__Cosa fare__: Prosegui il testo sul confronto tra Premier League e Serie A degli anni '90, ripartendo subito dopo la sua ultima frase.

__Estratto__:
____________________

Premier League vs Serie A anni '90, competitività interna e successi europei paralleli

Spesso ci si chiede perchè le squadre di Premier League, espressione del campionato più ricco del mondo, fatichino così tanto a vincere in Europa. La domanda, solitamente, è accompagnata…

Juventus Vs Chelsea Champions League

Spesso ci si chiede perchè le squadre di Premier League, espressione del campionato più ricco del mondo, fatichino così tanto a vincere in Europa. La domanda, solitamente, è accompagnata da una considerazione: “quando eravamo i più ricchi vincevamo sempre noi”. Una affermazione frutto di uno sciovinismo calcistico che fornisce un quadro solo parziale della situazione.

In realtà si possono osservare nella Premier League e nella Serie A degli anni 90 dei percorsi paralleli in cui l’indice di successo europeo delle squadre segue un andamento simile e dopo il boom tende a scendere nettamente anche in relazione ad una accresciuta competitività interna.

____________________

__Materiale fornito__:
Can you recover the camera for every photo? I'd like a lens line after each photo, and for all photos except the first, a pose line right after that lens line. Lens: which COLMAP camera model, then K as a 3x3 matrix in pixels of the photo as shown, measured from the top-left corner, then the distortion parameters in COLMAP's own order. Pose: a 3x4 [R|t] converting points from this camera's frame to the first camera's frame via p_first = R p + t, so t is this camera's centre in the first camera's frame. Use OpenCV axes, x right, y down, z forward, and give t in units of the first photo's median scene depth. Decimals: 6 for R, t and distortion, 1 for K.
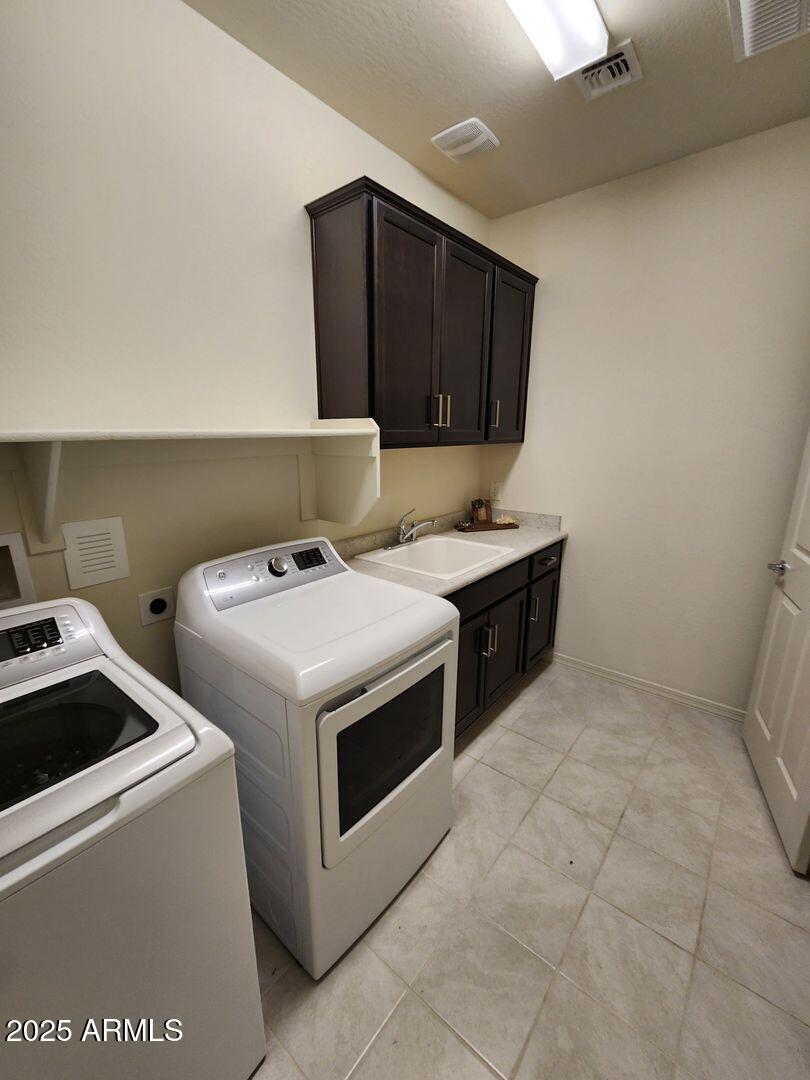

____________________

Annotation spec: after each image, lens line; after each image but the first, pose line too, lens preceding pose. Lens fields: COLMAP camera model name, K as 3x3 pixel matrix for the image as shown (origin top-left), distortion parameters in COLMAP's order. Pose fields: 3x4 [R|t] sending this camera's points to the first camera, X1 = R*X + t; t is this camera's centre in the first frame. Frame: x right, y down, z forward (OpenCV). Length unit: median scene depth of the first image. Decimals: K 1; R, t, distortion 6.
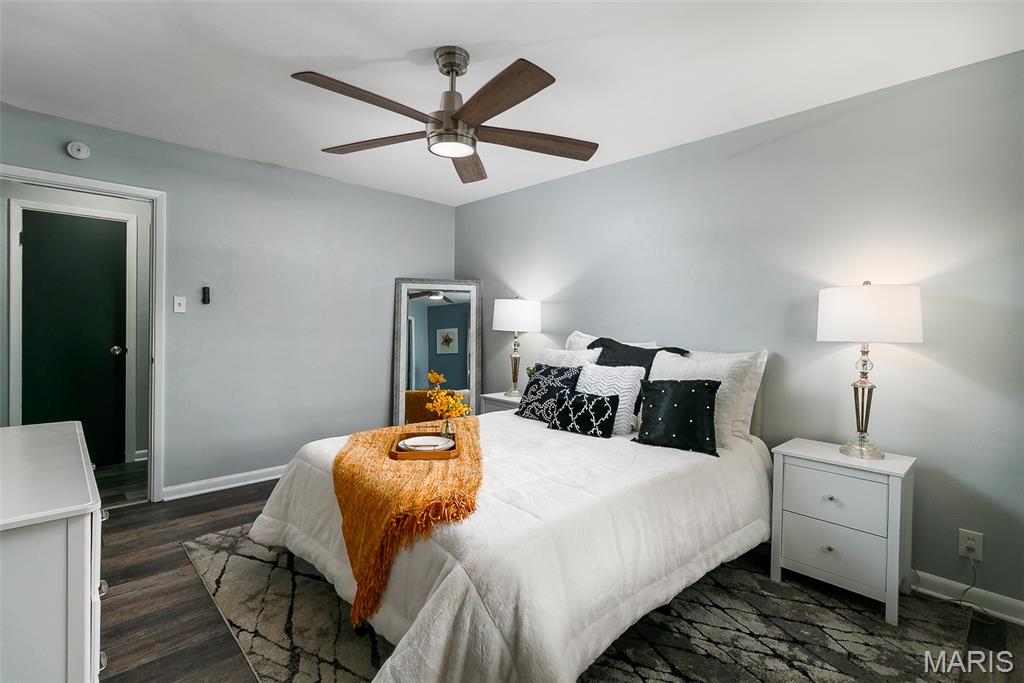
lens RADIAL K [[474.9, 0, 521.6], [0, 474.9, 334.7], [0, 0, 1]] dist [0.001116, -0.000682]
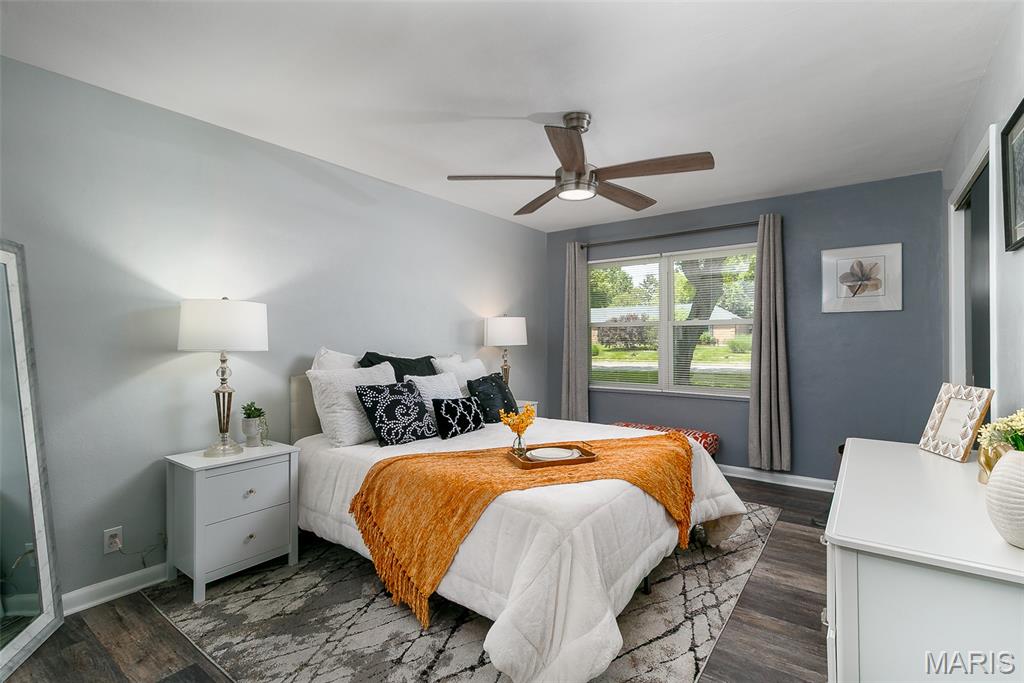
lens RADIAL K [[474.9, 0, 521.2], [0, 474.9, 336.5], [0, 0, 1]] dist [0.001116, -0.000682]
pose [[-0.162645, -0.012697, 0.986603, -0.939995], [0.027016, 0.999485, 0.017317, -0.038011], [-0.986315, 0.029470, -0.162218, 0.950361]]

____________________

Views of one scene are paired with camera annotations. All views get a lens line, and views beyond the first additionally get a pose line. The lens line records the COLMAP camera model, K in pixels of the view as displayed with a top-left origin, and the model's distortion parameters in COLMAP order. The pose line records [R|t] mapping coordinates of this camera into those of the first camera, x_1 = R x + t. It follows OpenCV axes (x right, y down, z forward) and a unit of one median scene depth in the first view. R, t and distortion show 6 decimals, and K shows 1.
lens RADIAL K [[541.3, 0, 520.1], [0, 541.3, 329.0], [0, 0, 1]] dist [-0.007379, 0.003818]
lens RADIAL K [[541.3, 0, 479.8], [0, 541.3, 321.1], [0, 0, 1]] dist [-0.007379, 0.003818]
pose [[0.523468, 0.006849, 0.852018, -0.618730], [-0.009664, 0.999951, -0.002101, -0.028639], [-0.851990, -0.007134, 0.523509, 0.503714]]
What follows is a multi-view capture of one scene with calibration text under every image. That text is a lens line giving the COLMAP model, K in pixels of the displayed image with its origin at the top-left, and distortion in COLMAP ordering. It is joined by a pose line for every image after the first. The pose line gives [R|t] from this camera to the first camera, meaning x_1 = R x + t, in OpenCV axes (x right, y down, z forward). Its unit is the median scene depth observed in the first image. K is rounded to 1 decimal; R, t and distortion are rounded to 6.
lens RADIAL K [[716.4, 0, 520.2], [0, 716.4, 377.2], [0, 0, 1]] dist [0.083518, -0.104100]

____________________

__Esito del compito__:
Questo accade un po’ perchè non si può sempre vincere, un po’ perchè – probabilmente – un campionato di alto livello, eccessivamente competitivo, genera un logorio psicofisico che preclude alcuni obiettivi.

20 allenatori più pagati al mondo 2017
Antonio Conte, tecnico del Chelsea (Insidefoto.com)

Consideriamo due periodi di riferimento omogenei.

Per la Serie A una fase di dominio europeo dal 1991 al 1998 (8 anni) e una fase di maturazione dal 1999 al 2002. Per la Premier league una fase di dominio 2005-2012 e una fase di maturazione 2013 – 2016.

In entrambi i casi, a volerla vedere in termini economici, si potrebbe individuare una fase di “nascita”. Che nel caso italiano si può far risalire al 1980-81, primo campionato con la riapertura delle frontiere, momento dal quale si affermò un modello Serie A basato sull’ingaggio di grandi campioni stranieri. Nel caso della Premier League invece questa fase non può che iniziare nel 1992-93 con la fondazione della Premier League stessa.

Ovviamente i presupposti economici e organizzativi sono diversi, ma i riflessi della competività interna dei due sistemi e il loro risultante in termini di successi europei sono incredibilmente simili se non addirittura paralleli.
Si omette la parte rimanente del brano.